Wednesday, December 07, 2005

Niatirb and Celebrating Exmas

Archbishop Charles Chaput writes an article I've written in my head several times, but never as eloquently.

Fifty years ago C.S. Lewis published an ironic little essay called, Xmas and Christmas: A Lost Chapter from Herodotus. In it, he reverses the letters of his home country, “Britain.” Then he writes about the strange winter customs of a barbarian nation called Niatirb.

It’s worth reading as we get deeper into Advent. I’ll share with you just one passage.

In the middle of winter when fogs and rains most abound, (the Niatirbians) have a great festival called Exmas, and for 50 days they prepare for it (in the manner which is called,) in their barbarian speech, the Exmas Rush.

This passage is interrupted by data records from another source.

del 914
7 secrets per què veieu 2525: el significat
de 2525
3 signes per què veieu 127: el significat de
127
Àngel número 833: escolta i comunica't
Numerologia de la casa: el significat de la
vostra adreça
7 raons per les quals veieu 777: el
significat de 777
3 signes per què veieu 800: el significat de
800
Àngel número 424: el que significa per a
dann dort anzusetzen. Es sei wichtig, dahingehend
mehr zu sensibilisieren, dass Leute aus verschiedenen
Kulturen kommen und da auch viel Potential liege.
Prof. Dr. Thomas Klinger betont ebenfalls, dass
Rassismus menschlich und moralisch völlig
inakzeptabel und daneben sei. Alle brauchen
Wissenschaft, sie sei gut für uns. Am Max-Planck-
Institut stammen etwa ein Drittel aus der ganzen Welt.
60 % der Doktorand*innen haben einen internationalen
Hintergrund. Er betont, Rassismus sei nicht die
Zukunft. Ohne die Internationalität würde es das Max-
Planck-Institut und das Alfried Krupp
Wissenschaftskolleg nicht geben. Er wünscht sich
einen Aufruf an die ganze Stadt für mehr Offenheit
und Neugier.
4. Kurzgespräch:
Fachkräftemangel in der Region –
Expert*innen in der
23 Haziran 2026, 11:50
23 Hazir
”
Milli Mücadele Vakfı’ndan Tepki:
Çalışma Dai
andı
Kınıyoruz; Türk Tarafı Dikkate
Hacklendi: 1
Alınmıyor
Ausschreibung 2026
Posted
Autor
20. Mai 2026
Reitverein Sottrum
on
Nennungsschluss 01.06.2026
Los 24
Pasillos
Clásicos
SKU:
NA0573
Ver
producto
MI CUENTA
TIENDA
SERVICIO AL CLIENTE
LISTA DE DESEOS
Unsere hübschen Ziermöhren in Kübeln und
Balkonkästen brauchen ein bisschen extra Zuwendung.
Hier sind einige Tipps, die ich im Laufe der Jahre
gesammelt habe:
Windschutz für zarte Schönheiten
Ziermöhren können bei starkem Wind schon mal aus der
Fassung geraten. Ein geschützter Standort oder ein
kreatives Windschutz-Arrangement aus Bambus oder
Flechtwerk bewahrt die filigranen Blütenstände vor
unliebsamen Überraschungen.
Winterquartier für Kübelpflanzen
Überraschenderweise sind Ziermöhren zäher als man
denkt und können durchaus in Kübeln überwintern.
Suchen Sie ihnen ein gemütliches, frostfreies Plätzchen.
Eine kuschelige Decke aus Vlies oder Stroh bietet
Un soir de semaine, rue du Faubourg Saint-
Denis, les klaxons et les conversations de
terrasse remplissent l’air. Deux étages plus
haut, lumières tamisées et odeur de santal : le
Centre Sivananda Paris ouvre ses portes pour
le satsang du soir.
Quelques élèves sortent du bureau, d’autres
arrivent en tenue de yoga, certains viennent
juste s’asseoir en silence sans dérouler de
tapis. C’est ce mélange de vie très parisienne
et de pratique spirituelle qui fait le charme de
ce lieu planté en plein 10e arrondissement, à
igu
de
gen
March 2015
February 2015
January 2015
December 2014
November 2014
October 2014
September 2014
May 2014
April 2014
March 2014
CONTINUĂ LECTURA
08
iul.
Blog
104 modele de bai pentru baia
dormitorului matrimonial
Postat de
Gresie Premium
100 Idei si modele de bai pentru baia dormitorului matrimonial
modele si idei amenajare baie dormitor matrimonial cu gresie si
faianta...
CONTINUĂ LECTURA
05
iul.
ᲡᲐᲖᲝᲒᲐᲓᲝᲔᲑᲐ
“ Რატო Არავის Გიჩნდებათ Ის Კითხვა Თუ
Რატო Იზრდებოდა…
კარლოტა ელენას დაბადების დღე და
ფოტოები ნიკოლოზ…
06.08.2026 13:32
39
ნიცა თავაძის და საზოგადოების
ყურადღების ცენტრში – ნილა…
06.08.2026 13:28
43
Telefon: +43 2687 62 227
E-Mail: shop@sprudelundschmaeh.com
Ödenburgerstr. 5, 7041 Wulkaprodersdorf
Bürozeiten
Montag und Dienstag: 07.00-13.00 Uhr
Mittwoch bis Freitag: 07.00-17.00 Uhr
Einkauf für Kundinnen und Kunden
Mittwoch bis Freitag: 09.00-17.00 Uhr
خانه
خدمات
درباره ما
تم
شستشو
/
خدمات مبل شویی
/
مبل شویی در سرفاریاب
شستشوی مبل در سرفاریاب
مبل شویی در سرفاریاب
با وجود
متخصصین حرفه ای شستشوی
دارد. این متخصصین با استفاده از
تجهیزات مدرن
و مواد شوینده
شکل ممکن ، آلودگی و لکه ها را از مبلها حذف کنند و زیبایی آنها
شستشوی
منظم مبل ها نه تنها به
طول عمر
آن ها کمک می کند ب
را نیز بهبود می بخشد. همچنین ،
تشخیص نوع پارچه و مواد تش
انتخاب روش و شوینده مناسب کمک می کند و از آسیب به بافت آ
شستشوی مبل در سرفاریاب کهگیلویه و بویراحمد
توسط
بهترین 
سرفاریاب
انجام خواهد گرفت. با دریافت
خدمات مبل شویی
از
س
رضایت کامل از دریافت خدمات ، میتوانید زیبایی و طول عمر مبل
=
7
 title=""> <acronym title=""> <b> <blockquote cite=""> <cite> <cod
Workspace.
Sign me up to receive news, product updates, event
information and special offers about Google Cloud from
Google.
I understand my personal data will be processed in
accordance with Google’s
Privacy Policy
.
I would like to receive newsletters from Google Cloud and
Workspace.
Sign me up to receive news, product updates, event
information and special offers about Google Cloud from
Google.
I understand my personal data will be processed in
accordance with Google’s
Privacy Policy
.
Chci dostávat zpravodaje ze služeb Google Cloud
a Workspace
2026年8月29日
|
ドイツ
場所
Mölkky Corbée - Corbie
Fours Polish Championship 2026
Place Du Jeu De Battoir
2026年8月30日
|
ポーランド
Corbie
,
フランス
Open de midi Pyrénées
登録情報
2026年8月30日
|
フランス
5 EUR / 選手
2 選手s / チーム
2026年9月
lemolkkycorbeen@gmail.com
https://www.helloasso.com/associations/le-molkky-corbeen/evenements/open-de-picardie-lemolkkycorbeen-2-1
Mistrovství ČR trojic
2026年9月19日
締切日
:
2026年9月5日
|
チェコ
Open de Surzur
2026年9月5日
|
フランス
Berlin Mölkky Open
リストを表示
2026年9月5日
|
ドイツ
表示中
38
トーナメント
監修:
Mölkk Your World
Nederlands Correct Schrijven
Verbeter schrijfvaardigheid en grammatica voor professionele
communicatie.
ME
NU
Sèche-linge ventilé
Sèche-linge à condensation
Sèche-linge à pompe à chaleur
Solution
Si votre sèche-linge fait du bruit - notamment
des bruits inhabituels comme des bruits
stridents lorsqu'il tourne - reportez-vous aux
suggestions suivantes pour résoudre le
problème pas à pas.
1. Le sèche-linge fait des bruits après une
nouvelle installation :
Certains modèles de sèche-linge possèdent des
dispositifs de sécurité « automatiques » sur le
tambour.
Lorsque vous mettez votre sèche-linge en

When the day of the festival comes, most of the citizens, being exhausted from the (frenzies of the) Rush, lie in bed till noon. But in the evening they eat five times as much as on other days, and crowning themselves with crowns of paper, they become intoxicated. And on the day after Exmas, they are very grave, being internally disordered by the supper and the drinking and the reckoning of how much they have spent on gifts and on the wine.

(Now a) few among the Niatirbians have also a festival, separate and to themselves, called Crissmas, which is on the same day as Exmas. And those who keep Crissmas, doing the opposite to the majority of Niatirbians, rise early on that day with shining faces and go before sunrise to certain temples where they partake of a sacred feast.

But (as for) what Hecataeus says, that Exmas and Crissmas are the same, (this) is not credible. It is not likely that men, even being barbarians, should suffer so many and so great things (as those involved in the Exmas Rush), in honor of a god they do not believe in.

What Lewis wrote about in Britain half a century ago is increasingly true about our own country today. We’re already half-way through Advent. What have we done to really live it?

The world has an ingenious ability to attach itself to what Christians believe; tame it, subvert it, and then turn it against the very people who continue to believe. Too many Americans don’t really celebrate Christmas. They may think they do, but they don’t. They celebrate Exmas.